→ WHAT THE EXERCISE ASKS
Write out the part of the comment on Free Software and hosted services starting with "Posted Oct 5, 2010" and going on through "a federated system.", word for word.

→ PASSAGE TO READ

+++

Posted Oct 5, 2010 12:49 UTC (Tue) by sorpigal (subscriber, #36106) [Link]

I'm with you on this. For Free Software it's not so important to control every widget and webapp that the user runs, it's far more important to control (ie, have the source for) the service layer. Today I can install apache on my desktop and serve my own web site from my house. I could do that in 1998, and I did. The problem with today is that most people would rather hand their data and lives over to a 'free' service that will host things for them than run a local web server. What good is a GPL browser running on a GPL OS when the only thing the user does is use twitter, flickr, facebook, pandora and google docs? The user doesn't control his data and it's locked up in non-Free services. I'd sooner see Internet Explorer on Windows connecting to a local AGPL'd service hooked in to a federated system.

+++

→ EXTRACTED MATERIAL
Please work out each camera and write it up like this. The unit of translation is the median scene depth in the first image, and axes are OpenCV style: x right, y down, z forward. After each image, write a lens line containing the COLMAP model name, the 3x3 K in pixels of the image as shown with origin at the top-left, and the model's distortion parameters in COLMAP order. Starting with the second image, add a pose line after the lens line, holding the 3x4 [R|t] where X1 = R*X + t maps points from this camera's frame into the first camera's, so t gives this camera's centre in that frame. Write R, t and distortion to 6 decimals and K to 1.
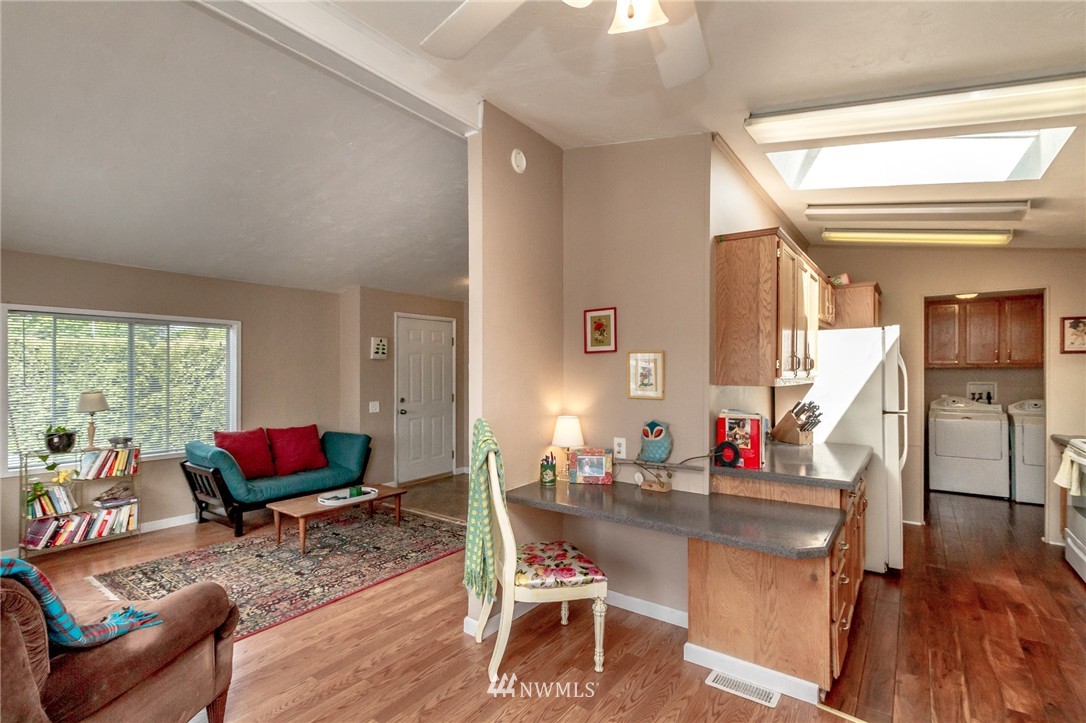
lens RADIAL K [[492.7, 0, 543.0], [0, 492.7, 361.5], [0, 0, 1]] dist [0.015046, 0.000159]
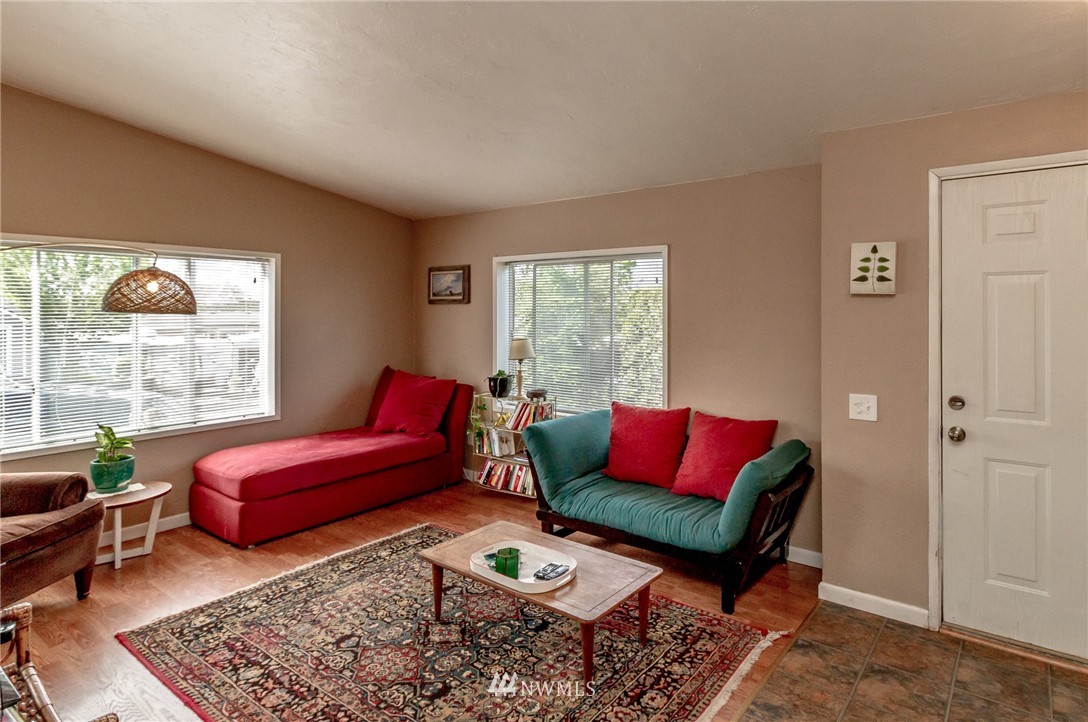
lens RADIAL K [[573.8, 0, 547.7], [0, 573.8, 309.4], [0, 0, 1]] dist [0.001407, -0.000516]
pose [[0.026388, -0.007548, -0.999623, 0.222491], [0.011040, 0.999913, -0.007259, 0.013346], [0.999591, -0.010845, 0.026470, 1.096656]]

+++

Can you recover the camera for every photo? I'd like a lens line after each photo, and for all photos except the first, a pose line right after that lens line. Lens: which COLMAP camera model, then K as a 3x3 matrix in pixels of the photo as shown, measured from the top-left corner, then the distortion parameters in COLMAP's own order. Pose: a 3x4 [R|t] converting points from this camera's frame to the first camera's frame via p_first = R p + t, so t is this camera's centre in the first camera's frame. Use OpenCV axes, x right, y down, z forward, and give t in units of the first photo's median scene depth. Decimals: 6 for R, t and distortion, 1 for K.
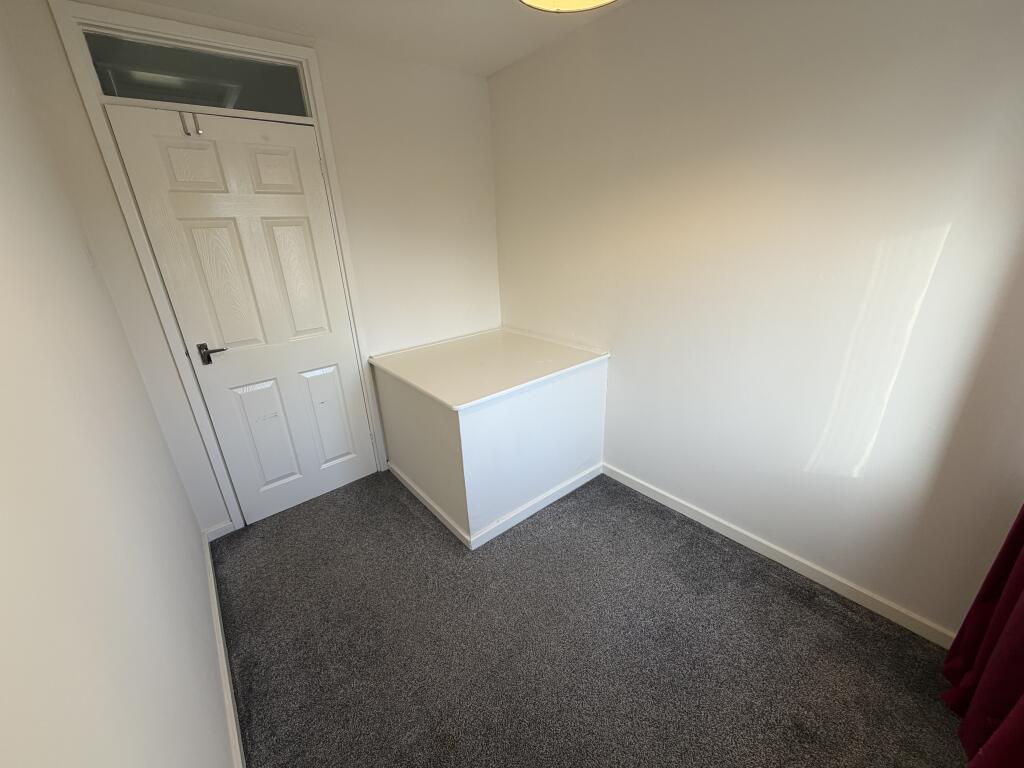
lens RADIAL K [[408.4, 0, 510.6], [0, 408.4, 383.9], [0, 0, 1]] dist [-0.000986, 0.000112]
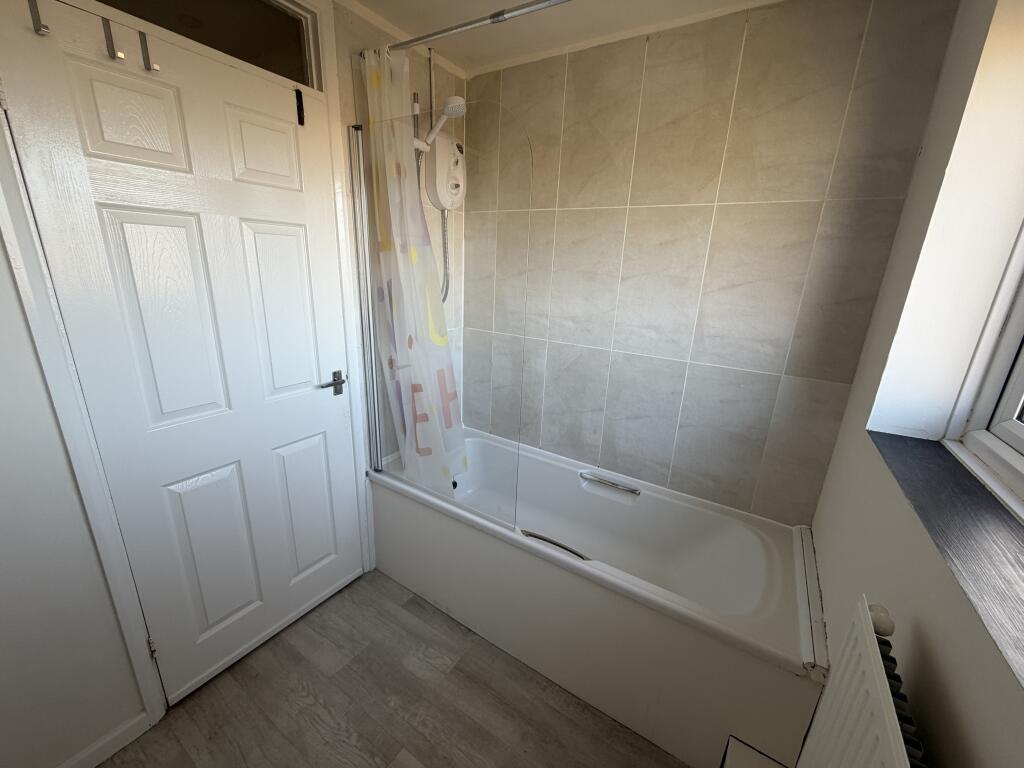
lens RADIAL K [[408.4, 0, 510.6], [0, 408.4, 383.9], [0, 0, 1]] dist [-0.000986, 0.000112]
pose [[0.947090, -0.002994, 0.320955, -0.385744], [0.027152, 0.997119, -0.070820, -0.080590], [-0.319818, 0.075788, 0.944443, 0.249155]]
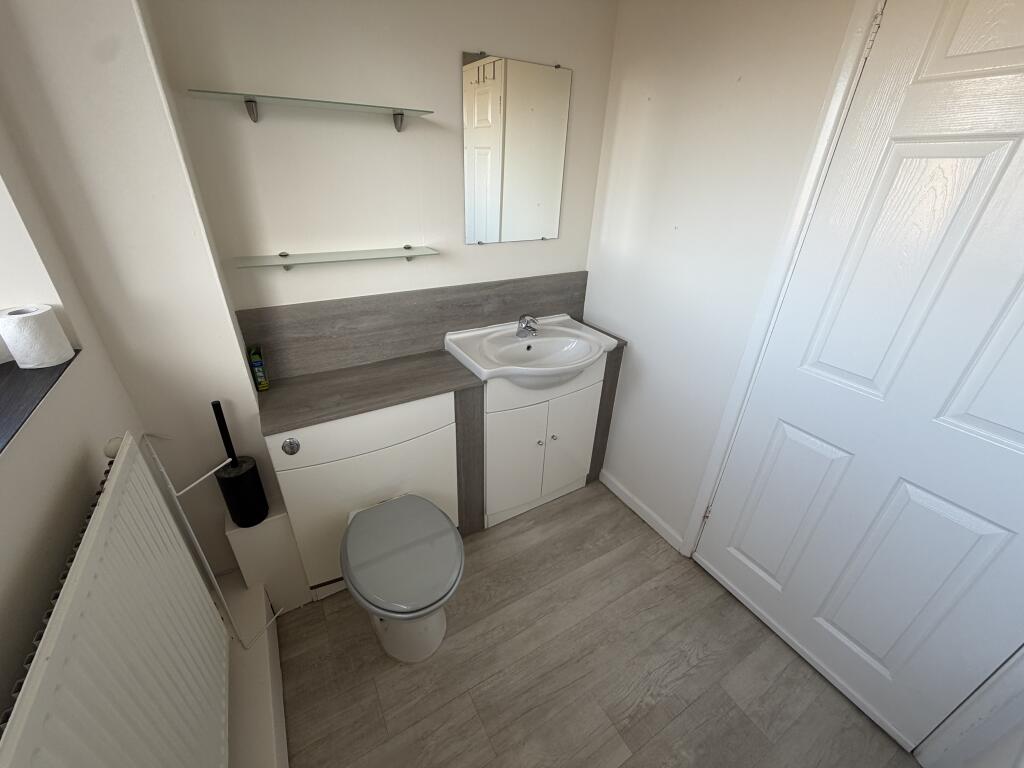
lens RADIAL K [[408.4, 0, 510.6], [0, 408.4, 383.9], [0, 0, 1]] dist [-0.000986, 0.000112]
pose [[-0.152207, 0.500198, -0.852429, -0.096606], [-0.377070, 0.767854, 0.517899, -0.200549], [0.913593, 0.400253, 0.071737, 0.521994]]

+++

→ SOLUTION BELOW
Posted Oct 5, 2010 12:49 UTC (Tue) by sorpigal (subscriber, #36106) [Link]

I'm with you on this. For Free Software it's not so important to control every widget and webapp that the user runs, it's far more important to control (ie, have the source for) the service layer. Today I can install apache on my desktop and serve my own web site from my house. I could do that in 1998, and I did. The problem with today is that most people would rather hand their data and lives over to a 'free' service that will host things for them than run a local web server. What good is a GPL browser running on a GPL OS when the only thing the user does is use twitter, flickr, facebook, pandora and google docs? The user doesn't control his data and it's locked up in non-Free services. I'd sooner see Internet Explorer on Windows connecting to a local AGPL'd service hooked in to a federated system.